→ **What is required**: Copy out each line below verbatim, skipping any picture.

Source records:

+++++

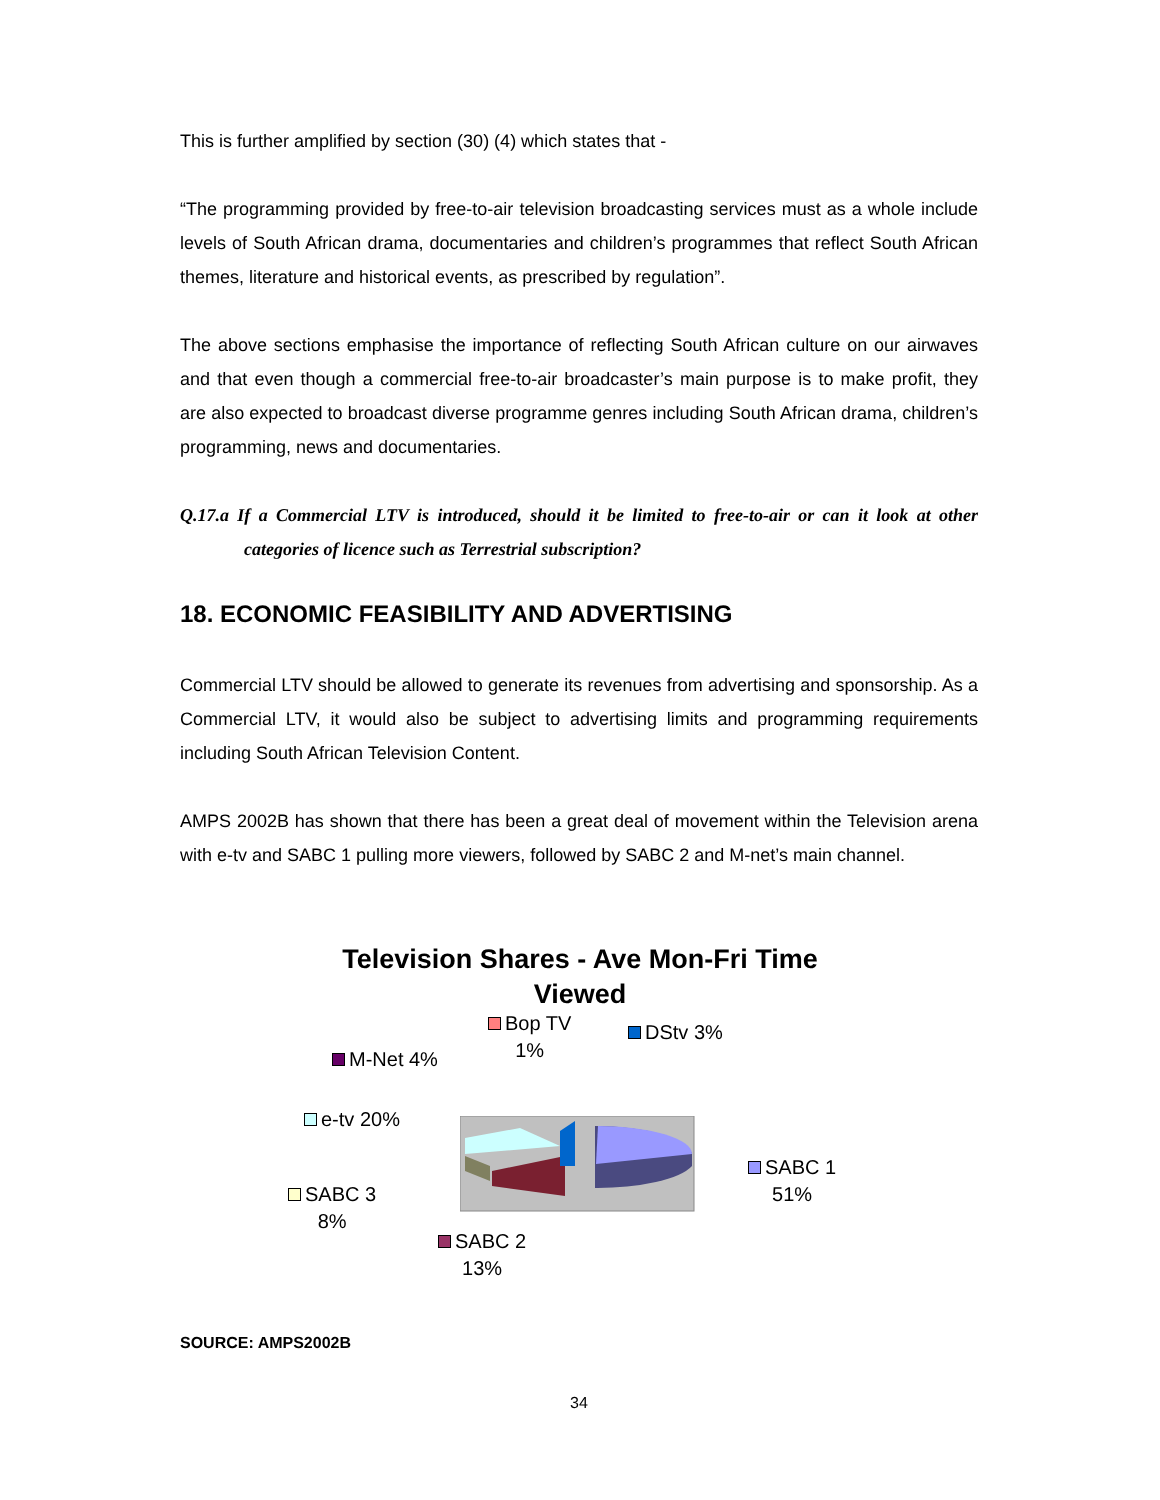This is further amplified by section (30) (4) which states that -
“The programming provided by free-to-air television broadcasting services must as a whole include levels of South African drama, documentaries and children’s programmes that reflect South African themes, literature and historical events, as prescribed by regulation”.
The above sections emphasise the importance of reflecting South African culture on our airwaves and that even though a commercial free-to-air broadcaster’s main purpose is to make profit, they are also expected to broadcast diverse programme genres including South African drama, children’s programming, news and documentaries.
Q.17.a If a Commercial LTV is introduced, should it be limited to free-to-air or can it look at other categories of licence such as Terrestrial subscription?
18. ECONOMIC FEASIBILITY AND ADVERTISING
Commercial LTV should be allowed to generate its revenues from advertising and sponsorship. As a Commercial LTV, it would also be subject to advertising limits and programming requirements including South African Television Content.
AMPS 2002B has shown that there has been a great deal of movement within the Television arena with e-tv and SABC 1 pulling more viewers, followed by SABC 2 and M-net’s main channel.
Television Shares - Ave Mon-Fri Time Viewed
Bop TV
1%
DStv 3%
M-Net 4%
e-tv 20%
SABC 1
51%
SABC 3
8%
SABC 2
13%
SOURCE: AMPS2002B
34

+++++

→ **Solution to the problem**:
This is further amplified by section (30) (4) which states that -
“The programming provided by free-to-air television broadcasting services must as a whole include levels of South African drama, documentaries and children’s programmes that reflect South African themes, literature and historical events, as prescribed by regulation”.
The above sections emphasise the importance of reflecting South African culture on our airwaves and that even though a commercial free-to-air broadcaster’s main purpose is to make profit, they are also expected to broadcast diverse programme genres including South African drama, children’s programming, news and documentaries.
Q.17.a If a Commercial LTV is introduced, should it be limited to free-to-air or can it look at other categories of licence such as Terrestrial subscription?
18. ECONOMIC FEASIBILITY AND ADVERTISING
Commercial LTV should be allowed to generate its revenues from advertising and sponsorship. As a Commercial LTV, it would also be subject to advertising limits and programming requirements including South African Television Content.
AMPS 2002B has shown that there has been a great deal of movement within the Television arena with e-tv and SABC 1 pulling more viewers, followed by SABC 2 and M-net’s main channel.
Television Shares - Ave Mon-Fri Time Viewed
Bop TV
1%
DStv 3%
M-Net 4%
e-tv 20%
SABC 1
51%
SABC 3
8%
SABC 2
13%
SOURCE: AMPS2002B
34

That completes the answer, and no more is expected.